La ruta está sellada y el mecanismo democrático del referéndum sirvió como instrumento para la toma de una decisión trascendental.
El Brexit repercutió inmediatamente sobre las bolsas asiáticas, abiertas en ese momento, y luego el efecto contagió otras plazas.
Muy acertadamente se ha dicho que no hay certeza sobre lo que viene. Claramente el manejo político que se le dé a la situación será determinante, a efectos de transmitir confianza a los inversionistas, sin embargo, sería necio no reconocer que existe peligro. Mal manejado, el tema podría ser la génesis de la próxima crisis económica que se ha anunciado desde hace un tiempo.
Los analistas locales han dicho, que el efecto sobre Costa Rica podría ser moderado: las exportaciones a la Unión Europea podrían disminuir, podría igualmente haber algún efecto sobre el tipo de cambio en Costa Rica y, en última instancia, la inversión europea en este país podría caer.
Sin embargo, sabemos que las crisis económicas tienen vida propia, y algunos de sus efectos hoy podrían escapar a la clarividencia de los economistas.
Aterrizando en Costa Rica, debemos cuestionarnos si estamos preparados para enfrentar una nueva crisis económica. Asumir que somos inmunes, o saldremos poco afectados podría ser arrogante, ya que lo responsable es prever un escenario austero. Lo cierto es que, a diferencia de la crisis del 2008, Costa Rica hoy se encuentra en una situación apremiante y mucho más débil que en ese año.
La deuda pública es asfixiante, y la misma ya no se está colocando a nivel internacional, por el deterioro en la calificación de la deuda soberana de este país. Prueba de ello es la fallida colocación de bonos con el Gobierno chino (condimentado por la desmejora en las relaciones entre ambos países).
Finalmente, el Gobierno tuvo que recurrir al mercado local para hacer la colocación, primordialmente con instituciones locales.
El déficit fiscal es una tarea pendiente, y lejos de haber presenciado pasos decisivos de frente a solucionar el problema, en términos de recortes de gastos, vemos cómo la discusión a nivel legislativo ha sido miope y desafortunada. El desgaste ha sido en torno a un supuesto registro de accionistas que no mejorará en nada la recaudación.
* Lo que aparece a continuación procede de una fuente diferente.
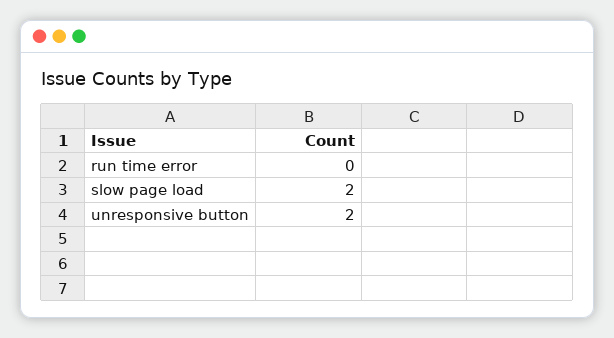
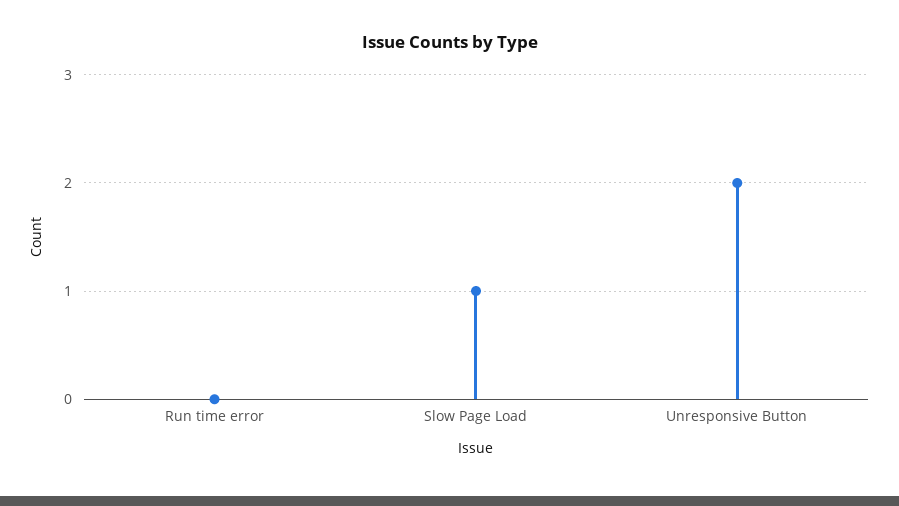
  {
    "run time error": 0,
-   "slow page load": 2,
+   "slow page load": 1,
    "unresponsive button": 2
  }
Cientos de horas invertidas en una discusión estéril sobre si la OCDE requiere o no la existencia de ese registro. Mi pregunta: ¿Cuántas horas se han dedicado a discutir el cáncer de nuestras finanzas públicas, que es, la economía informal?
La baja recaudación de impuestos no se debe totalmente a la poca contribución de los contribuyentes formales. Se debe, en un mayor porcentaje, al no pago de impuestos por parte de los contribuyentes no inscritos. Y esa es una situación que en ningún proyecto de ley se esté enfrentando.
Quizás yo sea apocalíptico, y no estemos ante la tormenta perfecta. Eso espero.
Quizás la situación caótica de nuestras finanzas públicas aguante cualesquiera que sean los efectos del Brexit. Pero la pregunta responsable es: ¿Está Costa Rica hoy, en posición de soportar los embates de una crisis financiera similar a la del 2008? La respuesta, a mi criterio, es No.